The bank stores customer data, their personally identifiable data (PII) and is responsible for proper handling of such data with respect to privacy. This document aims to provide rules and guidelines for handling customer PII to prevent data leaks.

The requirements in this document are against the Production environment. It does not discuss how logs should be treated in other environments. The requirements were compiled from SM-451 - Document approach to data privacy Cancelled

Definition of PII

(Source provided by Lukas Civin )

While the internal primary identifiers of some objects, such as customerId, accountId, cardId, etc.. do uniquely identify a specific customer record in the system, they are not considered PII. Such identifiers only group the information together, but without the linked data (which are actual PII) they provide no identifiable information to the world outside of the system.
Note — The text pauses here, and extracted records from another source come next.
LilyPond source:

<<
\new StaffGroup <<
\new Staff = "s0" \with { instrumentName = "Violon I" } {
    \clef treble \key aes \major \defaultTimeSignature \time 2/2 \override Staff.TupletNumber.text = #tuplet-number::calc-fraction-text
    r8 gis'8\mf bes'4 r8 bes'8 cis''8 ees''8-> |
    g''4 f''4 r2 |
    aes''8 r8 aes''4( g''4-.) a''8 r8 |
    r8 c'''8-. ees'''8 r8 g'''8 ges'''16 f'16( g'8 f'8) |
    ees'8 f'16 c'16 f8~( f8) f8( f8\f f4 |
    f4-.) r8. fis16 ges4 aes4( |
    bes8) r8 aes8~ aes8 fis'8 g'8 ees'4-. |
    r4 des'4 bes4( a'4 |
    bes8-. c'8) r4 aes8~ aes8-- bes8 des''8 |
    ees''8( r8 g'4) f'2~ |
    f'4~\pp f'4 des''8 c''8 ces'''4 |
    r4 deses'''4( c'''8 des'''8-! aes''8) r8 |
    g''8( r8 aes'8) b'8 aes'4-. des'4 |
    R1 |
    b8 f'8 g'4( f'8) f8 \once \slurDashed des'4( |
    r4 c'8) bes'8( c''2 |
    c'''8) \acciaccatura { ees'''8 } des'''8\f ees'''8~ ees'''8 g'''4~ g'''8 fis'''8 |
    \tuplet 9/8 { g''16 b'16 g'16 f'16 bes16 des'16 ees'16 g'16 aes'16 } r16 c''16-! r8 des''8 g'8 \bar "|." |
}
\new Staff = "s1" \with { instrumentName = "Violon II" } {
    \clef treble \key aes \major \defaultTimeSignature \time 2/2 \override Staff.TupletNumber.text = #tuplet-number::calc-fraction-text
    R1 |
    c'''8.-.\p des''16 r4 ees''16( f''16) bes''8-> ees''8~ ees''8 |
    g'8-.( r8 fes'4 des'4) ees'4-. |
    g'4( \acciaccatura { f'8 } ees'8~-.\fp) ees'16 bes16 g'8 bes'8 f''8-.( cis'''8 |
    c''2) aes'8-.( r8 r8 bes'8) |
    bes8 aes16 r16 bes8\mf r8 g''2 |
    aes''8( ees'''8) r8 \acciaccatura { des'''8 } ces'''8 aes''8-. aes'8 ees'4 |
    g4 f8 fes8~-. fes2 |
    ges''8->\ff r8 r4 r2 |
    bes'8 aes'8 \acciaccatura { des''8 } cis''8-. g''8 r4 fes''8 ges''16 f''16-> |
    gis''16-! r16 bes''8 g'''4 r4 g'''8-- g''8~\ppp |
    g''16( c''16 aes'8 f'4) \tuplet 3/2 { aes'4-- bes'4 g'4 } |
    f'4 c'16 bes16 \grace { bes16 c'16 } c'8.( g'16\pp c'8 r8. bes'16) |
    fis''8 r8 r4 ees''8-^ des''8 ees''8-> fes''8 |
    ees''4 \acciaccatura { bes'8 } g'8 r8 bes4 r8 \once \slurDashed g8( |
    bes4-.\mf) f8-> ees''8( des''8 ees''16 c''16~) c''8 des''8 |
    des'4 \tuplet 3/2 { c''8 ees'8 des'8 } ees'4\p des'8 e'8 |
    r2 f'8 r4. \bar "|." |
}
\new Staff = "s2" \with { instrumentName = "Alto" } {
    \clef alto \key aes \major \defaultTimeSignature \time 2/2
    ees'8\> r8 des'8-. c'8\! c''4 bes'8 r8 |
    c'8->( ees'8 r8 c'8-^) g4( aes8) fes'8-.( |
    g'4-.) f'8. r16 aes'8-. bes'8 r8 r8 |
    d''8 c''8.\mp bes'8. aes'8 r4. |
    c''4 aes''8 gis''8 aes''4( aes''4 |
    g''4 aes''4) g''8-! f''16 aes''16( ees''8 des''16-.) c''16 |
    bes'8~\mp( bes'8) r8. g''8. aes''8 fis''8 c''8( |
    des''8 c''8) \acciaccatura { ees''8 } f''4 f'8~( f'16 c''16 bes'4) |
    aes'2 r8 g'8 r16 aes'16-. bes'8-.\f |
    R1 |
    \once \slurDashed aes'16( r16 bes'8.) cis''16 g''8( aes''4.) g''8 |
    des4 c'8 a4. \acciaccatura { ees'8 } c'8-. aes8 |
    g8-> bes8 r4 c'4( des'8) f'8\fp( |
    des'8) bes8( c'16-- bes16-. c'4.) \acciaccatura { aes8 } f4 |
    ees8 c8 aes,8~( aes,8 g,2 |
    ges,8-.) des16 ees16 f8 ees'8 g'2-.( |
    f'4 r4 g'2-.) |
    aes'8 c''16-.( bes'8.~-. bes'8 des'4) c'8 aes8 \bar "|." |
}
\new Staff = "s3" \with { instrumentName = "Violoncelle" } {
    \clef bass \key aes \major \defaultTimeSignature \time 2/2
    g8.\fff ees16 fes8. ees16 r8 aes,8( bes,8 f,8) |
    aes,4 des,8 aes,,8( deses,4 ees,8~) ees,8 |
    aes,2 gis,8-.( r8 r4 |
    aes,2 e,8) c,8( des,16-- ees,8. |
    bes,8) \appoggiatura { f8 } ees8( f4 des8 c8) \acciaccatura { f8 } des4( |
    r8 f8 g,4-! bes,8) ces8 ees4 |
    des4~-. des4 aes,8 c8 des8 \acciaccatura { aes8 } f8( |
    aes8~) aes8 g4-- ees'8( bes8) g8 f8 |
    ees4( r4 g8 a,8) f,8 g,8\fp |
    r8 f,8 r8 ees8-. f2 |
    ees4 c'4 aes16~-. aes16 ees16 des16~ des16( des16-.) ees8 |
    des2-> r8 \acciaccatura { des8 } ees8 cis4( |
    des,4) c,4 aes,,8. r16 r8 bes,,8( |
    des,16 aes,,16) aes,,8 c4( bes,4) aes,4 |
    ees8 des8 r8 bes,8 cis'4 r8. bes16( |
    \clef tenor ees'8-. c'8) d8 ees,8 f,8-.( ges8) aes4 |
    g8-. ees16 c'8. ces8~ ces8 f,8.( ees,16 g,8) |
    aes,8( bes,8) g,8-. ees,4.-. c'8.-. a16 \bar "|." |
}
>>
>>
Requirements for PII data handling

Logging

No PII data should be exposed via Logs.

The logs pushed by the services should be designed to contain sufficient information to support debugging potential issues and monitor the traffic, but without the possibility of identifying a physical person from the logs.

Storage

Deletion of PII data must be supported. The data of once active customers can be stored up to 5 - 10 years for AML purposes. However, the data of prospect customers is subject to a much stricter period (days TBD Clarify max retention period for prospect customer data). The data of customers (also prospect) has to be deleted after the max retention period.

Kafka

There is no limitation on PII data being published to Kafka in any form, as long as:

  • There is either no manual access to Kafka, or the access is very limited and any such access is properly monitored and logged

  • The 3rd party services either do not connect to Kafka directly, or are exposed a topic which contains only the least amount of data the 3rd party service requires to function.

There is no limitation on internal backend services consuming any Kafka topic.

Database

There is no limitation on PII data being stored in the Databases of microservices, as long as:

  • There is either no manual access to DB, or the access is very limited and any such access is properly monitored and logged

  • No 3rd party service connects to a DB containing PIIs directly.

Exposing data to 3rd party services

PIIs can be exposed to 3rd party services, as long as:

  • the 3rd party service requires that specific PII data point to function properly

  • there are no redundant data in addition to what’s required sent/provided to the 3rd party service

Exposing data to specific roles within the bank

Some roles should have access to PII data (e.g. for fraud investigation or reporting). These roles will access the data either via:

  • Datalake - which will employ filtering on columns containing PII based on the role

  • Backoffice - the frontend application will connect to dedicated endpoints in the respective microservices which filter (or mask) the data available to the backoffice user based on their role.